I left some important sightseeing unfinished on my first full day in Porto, Portugal, and with the May weather still holding glorious and fair, I set out the next day (in the afternoon, naturally; the a.m. is for sleeping in), 19 May 2018, to rectify the situation.
Specifically, I hadn’t made it across the river yet. Across the Douro River from Porto sits the suburb of Vila Nova de Gaia. As with every sight in Porto, it’s easily walkable (if you can handle steep hills). The most scenic route is across the Ponte Dom Luís I. There are actually two different walkways across the bridge. I crossed both. I didn’t care for the lower walkway, which has very narrow sidewalks on either side crammed with tourists, with traffic zipping by in the center. The upper walkway, towering seemingly a mile over the river, is more scenic and has two very wide sidewalks (also crowded with tourists). One of Porto’s metro lines also crosses the top of the bridge, but when there’s no train in sight (usually the case), pedestrians have the entire span to themselves.
Now, most tourists’ interest in Vila Nova de Gaia is in the port wineries lining this side of the river, all of which offer tastings. I’m not really into wine tasting, but it is a pleasant, mostly car-free place to stroll.
No, what really captivates me about this side of the river is a fairly small but perfectly situated park named Jardin do Morro. It combines so many things I love: Free admission, dramatic hilly scenery, great people-watching, outdoor dining, drinking in public, and (on weekends) has food trucks to boot. I enjoyed my picnic lunch here so much (aided by the high-quality wine and beer I bought dirt-cheap at the supermarket and brought with me) that I repeated it the following day.

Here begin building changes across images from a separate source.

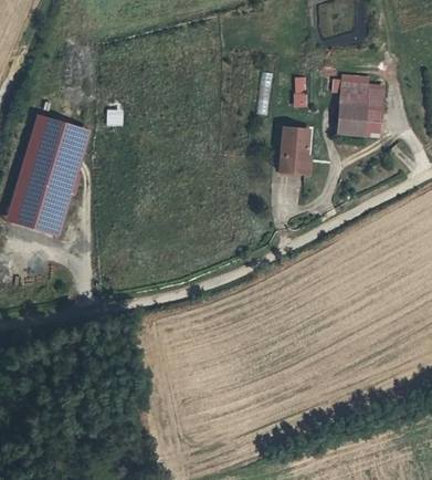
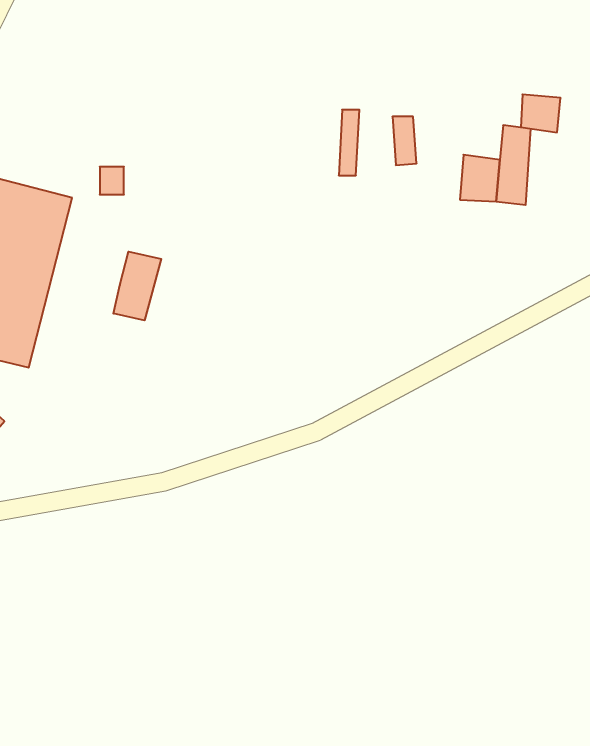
building: [339,80,365,104] -> [521,94,561,132]
building: [281,128,310,174] -> none
building: none -> [113,252,161,320]

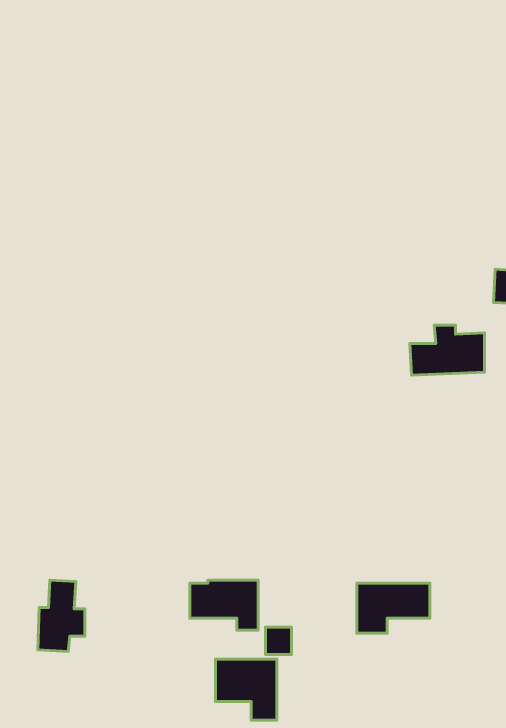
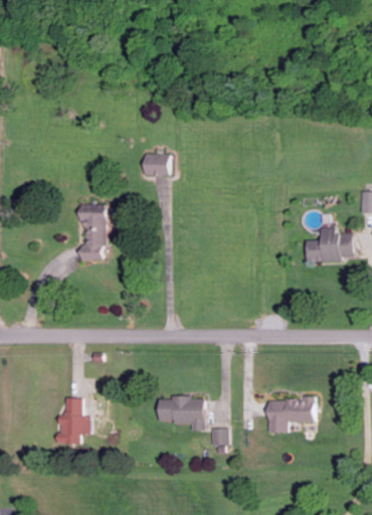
building: none -> [142,154,169,176]
building: none -> [79,204,108,262]
building: [215,659,277,720] -> none

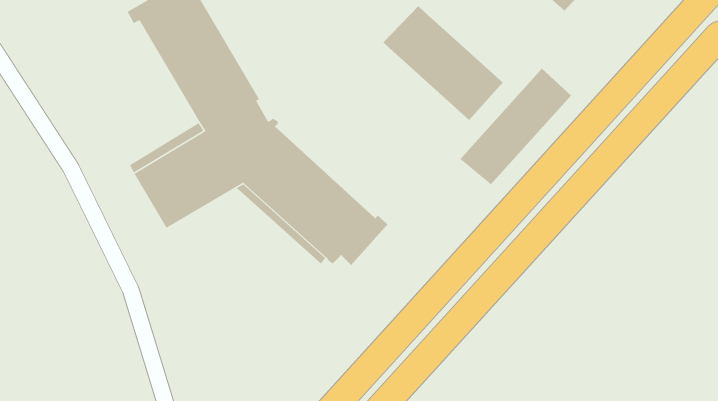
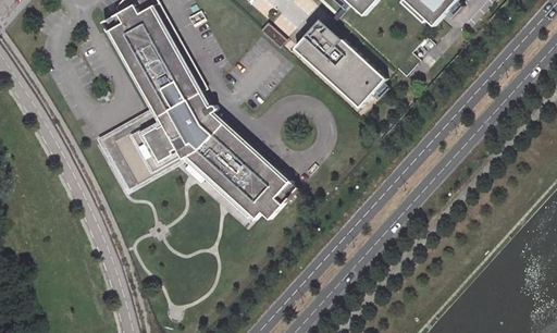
building: [459,68,572,185] -> none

Unbeatable! And well within budget. My time here was my happiest of all in Porto.
And afterward, I did a little more exploring. The river overlook near my lodgings, which seemed kind of seedy the night I arrived, featured a flea market on Saturday (19 May) with local folks selling their old clothes, CDs, and bric-a-brac. And the same space on Sunday hosted an unsually niche pet market. There were a few fish tanks, but 90% of the pets for sale here were birds.
This being Porto, I saw many beautiful buildings…
…and an equal number of decrepit piles.